Впрочем – страдал ли Анту молча? Или он не выдержал именно потому, что время от времени его тянуло исповедаться, сбросить груз? По правде говоря, у него было что сбросить… Но в этих мальчишеских, предшествующих возмужанию излияниях души, свойственных ему в последние годы, отражались события недавнего прошлого, своего трудного детства он не касался, хотя бы уже потому, что слушатели знали его и так. Отрекшись и от Прийдика – отца, и от Хильды – матери, он считал достойным сожаления только то время, когда он не мог постоять за себя. Других он не обвинял. Строил, копил, загребал, пока в одни прекрасный день не стало все это ему поперек горла, тогда-то он и нащупал пальцем ноги курок.
«Кому какое дело, как белки умирают?»
Месяца за два до смерти Анту сидели мы с ним вдвоем на краю канавы, и Анту упрямо пытался доказать мне, какая у него славная жена – и трудолюбивая, и бережливая (он сказал прямо – «накопительница»), что же касается красоты, то он никогда не почитал ее за достоинство.

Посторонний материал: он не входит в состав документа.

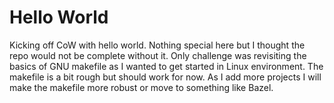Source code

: # Hello World

Kicking off CoW with hello world. Nothing special here but I thought the repo would not be complete without it. Only challenge was revisiting the basics of GNU makefile as I wanted to get started in Linux environment. The makefile is a bit rough but should work for now. As I add more projects I will make the makefile more robust or move to something like Bazel. 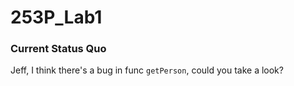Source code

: # 253P_Lab1

### Current Status Quo

Jeff, I think there's a bug in func `getPerson`, could you take a look?
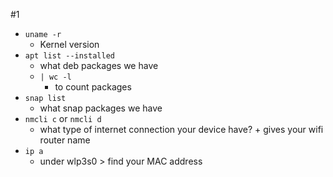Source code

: #1
- `uname -r`
	- Kernel version
- `apt list --installed` 
	- what deb packages we have
	- `| wc -l` 
		- to count packages
- `snap list`
	- what snap packages we have
- `nmcli c` or `nmcli d`
	- what type of internet connection your device have? + gives your wifi router name
- `ip a`
	- under wlp3s0 > find your MAC address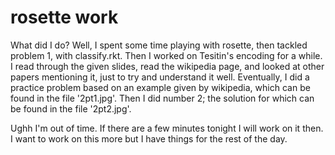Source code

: # rosette work

What did I do? Well, I spent some time playing with rosette, then tackled problem 1, with classify.rkt. Then I worked on Tesitin's encoding for a while. I read through the given slides, read the wikipedia page, and looked at other papers mentioning it, just to try and understand it well. Eventually, I did a practice problem based on an example given by wikipedia, which can be found in the file '2pt1.jpg'. Then I did number 2; the solution for which can be found in the file '2pt2.jpg'.

Ughh I'm out of time. If there are a few minutes tonight I will work on it then. I want to work on this more but I have things for the rest of the day.




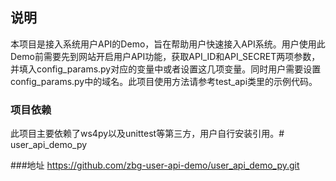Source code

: ## 说明
本项目是接入系统用户API的Demo，旨在帮助用户快速接入API系统。用户使用此Demo前需要先到网站开启用户API功能，获取API_ID和API_SECRET两项参数，并填入config_params.py对应的变量中或者设置这几项变量。同时用户需要设置config_params.py中的域名。此项目使用方法请参考test_api类里的示例代码。

### 项目依赖
此项目主要依赖了ws4py以及unittest等第三方，用户自行安装引用。# user_api_demo_py

###地址
https://github.com/zbg-user-api-demo/user_api_demo_py.git
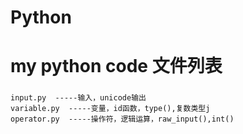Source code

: Python
======

my python code
文件列表
======
###
	input.py  -----输入，unicode输出
	variable.py  -----变量，id函数，type(),复数类型j
	operator.py  -----操作符，逻辑运算，raw_input(),int()
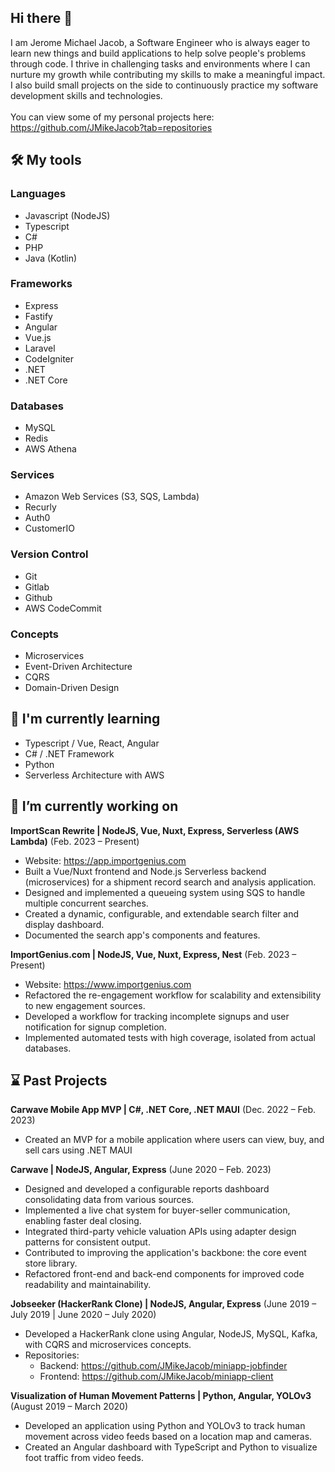 ## Hi there 👋

I am Jerome Michael Jacob, a Software Engineer who is always eager to learn new things and build applications to help solve people's problems through code. I thrive in challenging tasks and environments where I can nurture my growth while contributing my skills to make a meaningful impact. I also build small projects on the side to continuously practice my software development skills and technologies.
<br/><br/>
You can view some of my personal projects here:<br/>
https://github.com/JMikeJacob?tab=repositories

## 🛠️ My tools
### Languages
* Javascript (NodeJS)
* Typescript
* C#
* PHP
* Java (Kotlin)

### Frameworks
* Express
* Fastify
* Angular
* Vue.js
* Laravel
* CodeIgniter
* .NET
* .NET Core

### Databases
* MySQL
* Redis
* AWS Athena

### Services
* Amazon Web Services (S3, SQS, Lambda)
* Recurly
* Auth0
* CustomerIO

### Version Control
* Git
* Gitlab
* Github
* AWS CodeCommit

### Concepts
* Microservices
* Event-Driven Architecture
* CQRS
* Domain-Driven Design

## 🌱 I'm currently learning
* Typescript / Vue, React, Angular
* C# / .NET Framework
* Python
* Serverless Architecture with AWS

## 🔭 I’m currently working on

**ImportScan Rewrite | NodeJS, Vue, Nuxt, Express, Serverless (AWS Lambda)** (Feb. 2023 – Present)
* Website: https://app.importgenius.com
* Built a Vue/Nuxt frontend and Node.js Serverless backend (microservices) for a shipment record search and analysis application.
* Designed and implemented a queueing system using SQS to handle multiple concurrent searches.
* Created a dynamic, configurable, and extendable search filter and display dashboard.
* Documented the search app's components and features.

**ImportGenius.com | NodeJS, Vue, Nuxt, Express, Nest** (Feb. 2023 – Present)
* Website: https://www.importgenius.com
* Refactored the re-engagement workflow for scalability and extensibility to new engagement sources.
* Developed a workflow for tracking incomplete signups and user notification for signup completion.
* Implemented automated tests with high coverage, isolated from actual databases.

## ⌛ Past Projects
**Carwave Mobile App MVP | C#, .NET Core, .NET MAUI** (Dec. 2022 – Feb. 2023)
* Created an MVP for a mobile application where users can view, buy, and sell cars using .NET MAUI

**Carwave | NodeJS, Angular, Express** (June 2020 – Feb. 2023)
* Designed and developed a configurable reports dashboard consolidating data from various sources.
* Implemented a live chat system for buyer-seller communication, enabling faster deal closing.
* Integrated third-party vehicle valuation APIs using adapter design patterns for consistent output.
* Contributed to improving the application's backbone: the core event store library.
* Refactored front-end and back-end components for improved code readability and maintainability.

**Jobseeker (HackerRank Clone) | NodeJS, Angular, Express** (June 2019 – July 2019 | June 2020 – July 2020)
* Developed a HackerRank clone using Angular, NodeJS, MySQL, Kafka, with CQRS and microservices concepts.
* Repositories:
  * Backend: https://github.com/JMikeJacob/miniapp-jobfinder
  * Frontend: https://github.com/JMikeJacob/miniapp-client

**Visualization of Human Movement Patterns | Python, Angular, YOLOv3** (August 2019 – March 2020)
* Developed an application using Python and YOLOv3 to track human movement across video feeds based on a location map and cameras.
* Created an Angular dashboard with TypeScript and Python to visualize foot traffic from video feeds.

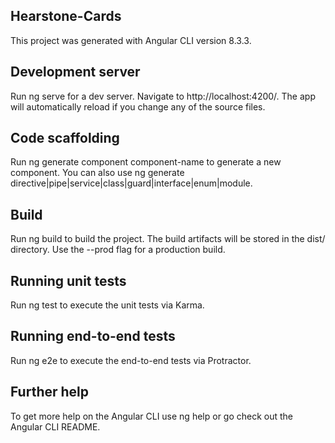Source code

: <h2><strong>Hearstone-Cards</strong></h2>
This project was generated with Angular CLI version 8.3.3.

<h2>Development server</h2>
Run ng serve for a dev server. Navigate to http://localhost:4200/. The app will automatically reload if you change any of the source files.

<h2>Code scaffolding</h2>
Run ng generate component component-name to generate a new component. You can also use ng generate directive|pipe|service|class|guard|interface|enum|module.

<h2>Build</h2>
Run ng build to build the project. The build artifacts will be stored in the dist/ directory. Use the --prod flag for a production build.

<h2>Running unit tests</h2>
Run ng test to execute the unit tests via Karma.

<h2>Running end-to-end tests</h2>
Run ng e2e to execute the end-to-end tests via Protractor.

<h2>Further help</h2>
To get more help on the Angular CLI use ng help or go check out the Angular CLI README.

Потом он заговорил о прошлом, о котором я кое-что знал, только я еще ребенком держался подальше от событий, которые стоили того, чтобы их запомнить, убегал от неприятностей и скандалов, чтобы только не видеть того, на что не стоит и смотреть. Анту сказал, что мой старик злится на Прийдика из-за Хильды, что в молодости оба они, и Пауль и Прийдик, бегали за ней и что мой отец отступился. А мы, друзья и товарищи, должны быть выше всяких Таких передряг, и если мне вдруг захочется соблазнить его Вайке, то он не будет иметь ничего против и не станет подсматривать из-за угла. К чему вспоминать этот разговор, угрюмо подумал я и возле магазина свернул с асфальта, теперь километр-другой придется трястись по проселку, где надо глядеть в оба, хотя вроде и знаешь каждую выбоину и каждый камень на пути. На такой дороге как-то особенно отчетливо понимаешь, что значит служебная, а что – своя машина.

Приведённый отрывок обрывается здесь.